À mesure qu’ils avançaient, les cris devenaient plus aigus et les paroles plus intelligibles. Arrivés dans la vallée, ils virent que ces plaintes étaient poussées par trois dames dans un assez étrange accoutrement. Leurs vêtements avaient été coupés jusqu’au nombril par quelques malfaiteurs sans doute, et, ne sachant comment se dérober aux regards, elles étaient accroupies par terre, et n’osaient plus se lever.

De même que le fils de Vulcain, venu au monde sans mère et que Pallas fit élever par les soins d’Aglaure, aux yeux trop hardis, cachait ses pieds tordus en s’asseyant dans un char de son invention, ainsi ces trois jouvencelles cachaient leurs beautés secrètes en se tenant assises.

À ce spectacle inouï et déshonnête, les deux magnanimes guerrières devinrent aussi rouges que la rose au printemps dans les jardins de Pestum. Bradamante reconnut sur-le-champ qu’une de ces trois dames était Ullania, envoyée de l’Île Perdue en France en qualité de messagère.

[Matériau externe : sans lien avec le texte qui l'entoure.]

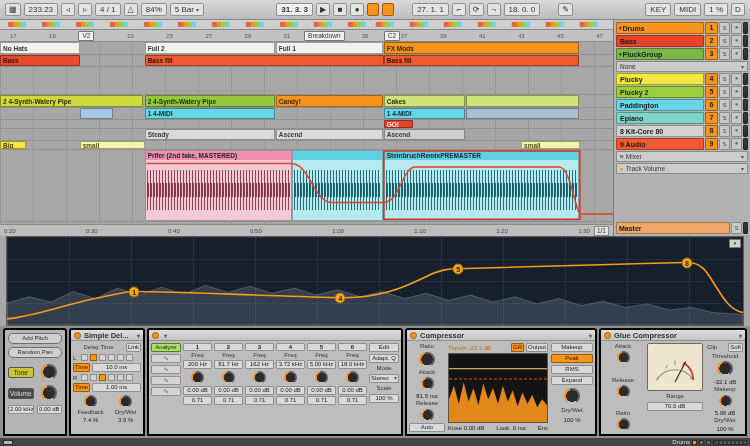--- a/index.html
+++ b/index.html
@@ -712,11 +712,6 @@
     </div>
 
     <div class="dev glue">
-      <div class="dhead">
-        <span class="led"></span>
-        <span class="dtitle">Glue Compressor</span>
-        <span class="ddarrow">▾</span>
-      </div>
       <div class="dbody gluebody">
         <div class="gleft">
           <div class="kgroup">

Elle reconnut également les deux autres pour les avoir vues déjà avec elle; mais ses paroles s’adressèrent à celle des trois qu’elle honorait le plus. Elle lui demanda qui avait pu être assez inique, assez contempteur des lois et des bonnes mœurs, pour étaler aux yeux de tous les choses secrètes que la nature cache le plus qu’elle peut.

Ullania reconnaissant Bradamante, à sa voix non moins qu’à ses armes, pour la guerrière qui, quelques jours auparavant, avait désarçonné les trois chevaliers, lui raconte que de méchantes gens, rebelles à tout sentiment de pitié, et qui demeurent dans un château peu éloigné, après l’avoir ainsi dépouillée, l’ont battue, et lui ont fait encore d’autres outrages.

Elle ne sait ce qu’il est advenu de l’écu, ni des trois rois qui l’ont accompagnée à travers tant de pays. Elle ignore s’ils sont morts ou prisonniers. Elle ajoute qu’elle s’est mise en chemin, quoiqu’il lui en coûtât d’aller à pied, pour aller se plaindre à Charles de l’outrage qui lui a été fait, dans l’espoir qu’il ne le laisserait pas impuni.